Written instruction:
Starting with the line that contains "state / province: Darién" and continuing through the last line of the items, lay out those lines as a numbered list, leaving out any blank lines.

Provided material:
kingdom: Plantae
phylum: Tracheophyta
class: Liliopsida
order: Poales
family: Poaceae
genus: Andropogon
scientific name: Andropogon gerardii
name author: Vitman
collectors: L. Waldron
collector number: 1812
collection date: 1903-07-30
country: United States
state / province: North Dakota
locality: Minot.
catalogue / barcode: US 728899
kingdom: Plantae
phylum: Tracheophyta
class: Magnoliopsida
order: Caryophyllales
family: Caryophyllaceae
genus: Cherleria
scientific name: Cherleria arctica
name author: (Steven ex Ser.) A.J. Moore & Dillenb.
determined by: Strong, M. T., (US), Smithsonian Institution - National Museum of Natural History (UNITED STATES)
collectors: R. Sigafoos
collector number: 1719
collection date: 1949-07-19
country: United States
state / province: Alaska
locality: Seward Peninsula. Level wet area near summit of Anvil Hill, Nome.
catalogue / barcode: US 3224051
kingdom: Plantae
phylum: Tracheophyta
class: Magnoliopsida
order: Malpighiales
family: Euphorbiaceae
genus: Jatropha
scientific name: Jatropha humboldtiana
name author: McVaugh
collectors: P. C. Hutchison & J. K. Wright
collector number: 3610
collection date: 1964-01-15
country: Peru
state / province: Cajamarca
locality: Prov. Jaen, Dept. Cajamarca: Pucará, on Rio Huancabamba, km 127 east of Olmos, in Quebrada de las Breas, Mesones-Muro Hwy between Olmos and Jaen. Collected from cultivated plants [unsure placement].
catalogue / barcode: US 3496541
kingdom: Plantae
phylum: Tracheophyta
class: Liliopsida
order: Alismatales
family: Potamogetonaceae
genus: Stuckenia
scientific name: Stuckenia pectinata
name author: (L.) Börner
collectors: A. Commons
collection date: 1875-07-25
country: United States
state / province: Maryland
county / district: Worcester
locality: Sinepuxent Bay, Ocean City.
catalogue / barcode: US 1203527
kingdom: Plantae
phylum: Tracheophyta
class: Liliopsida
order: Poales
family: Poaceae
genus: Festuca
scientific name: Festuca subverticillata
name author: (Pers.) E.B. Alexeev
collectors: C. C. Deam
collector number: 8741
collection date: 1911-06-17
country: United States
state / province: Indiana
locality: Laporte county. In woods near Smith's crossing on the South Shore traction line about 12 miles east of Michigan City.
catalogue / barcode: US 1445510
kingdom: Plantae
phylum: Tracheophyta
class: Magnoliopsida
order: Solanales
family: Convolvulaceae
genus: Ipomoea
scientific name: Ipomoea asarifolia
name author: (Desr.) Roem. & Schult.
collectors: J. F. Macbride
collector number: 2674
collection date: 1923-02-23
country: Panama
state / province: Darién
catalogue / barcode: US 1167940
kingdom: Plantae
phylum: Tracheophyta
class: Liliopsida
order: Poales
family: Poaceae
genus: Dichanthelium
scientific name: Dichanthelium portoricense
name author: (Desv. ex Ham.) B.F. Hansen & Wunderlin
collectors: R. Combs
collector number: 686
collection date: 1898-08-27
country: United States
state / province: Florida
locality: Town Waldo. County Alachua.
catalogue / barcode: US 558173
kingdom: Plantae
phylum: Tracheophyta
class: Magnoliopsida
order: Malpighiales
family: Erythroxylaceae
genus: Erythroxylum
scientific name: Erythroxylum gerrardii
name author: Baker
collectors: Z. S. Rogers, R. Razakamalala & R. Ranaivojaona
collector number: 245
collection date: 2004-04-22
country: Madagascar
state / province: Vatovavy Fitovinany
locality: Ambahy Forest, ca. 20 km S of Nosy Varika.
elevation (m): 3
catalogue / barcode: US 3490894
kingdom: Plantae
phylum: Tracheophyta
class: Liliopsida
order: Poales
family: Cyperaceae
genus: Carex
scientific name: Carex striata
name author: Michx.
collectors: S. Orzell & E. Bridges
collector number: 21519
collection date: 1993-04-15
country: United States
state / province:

Reply to the task:
1. state / province: Darién
2. catalogue / barcode: US 1167940
3. kingdom: Plantae
4. phylum: Tracheophyta
5. class: Liliopsida
6. order: Poales
7. family: Poaceae
8. genus: Dichanthelium
9. scientific name: Dichanthelium portoricense
10. name author: (Desv. ex Ham.) B.F. Hansen & Wunderlin
11. collectors: R. Combs
12. collector number: 686
13. collection date: 1898-08-27
14. country: United States
15. state / province: Florida
16. locality: Town Waldo. County Alachua.
17. catalogue / barcode: US 558173
18. kingdom: Plantae
19. phylum: Tracheophyta
20. class: Magnoliopsida
21. order: Malpighiales
22. family: Erythroxylaceae
23. genus: Erythroxylum
24. scientific name: Erythroxylum gerrardii
25. name author: Baker
26. collectors: Z. S. Rogers, R. Razakamalala & R. Ranaivojaona
27. collector number: 245
28. collection date: 2004-04-22
29. country: Madagascar
30. state / province: Vatovavy Fitovinany
31. locality: Ambahy Forest, ca. 20 km S of Nosy Varika.
32. elevation (m): 3
33. catalogue / barcode: US 3490894
34. kingdom: Plantae
35. phylum: Tracheophyta
36. class: Liliopsida
37. order: Poales
38. family: Cyperaceae
39. genus: Carex
40. scientific name: Carex striata
41. name author: Michx.
42. collectors: S. Orzell & E. Bridges
43. collector number: 21519
44. collection date: 1993-04-15
45. country: United States
46. state / province:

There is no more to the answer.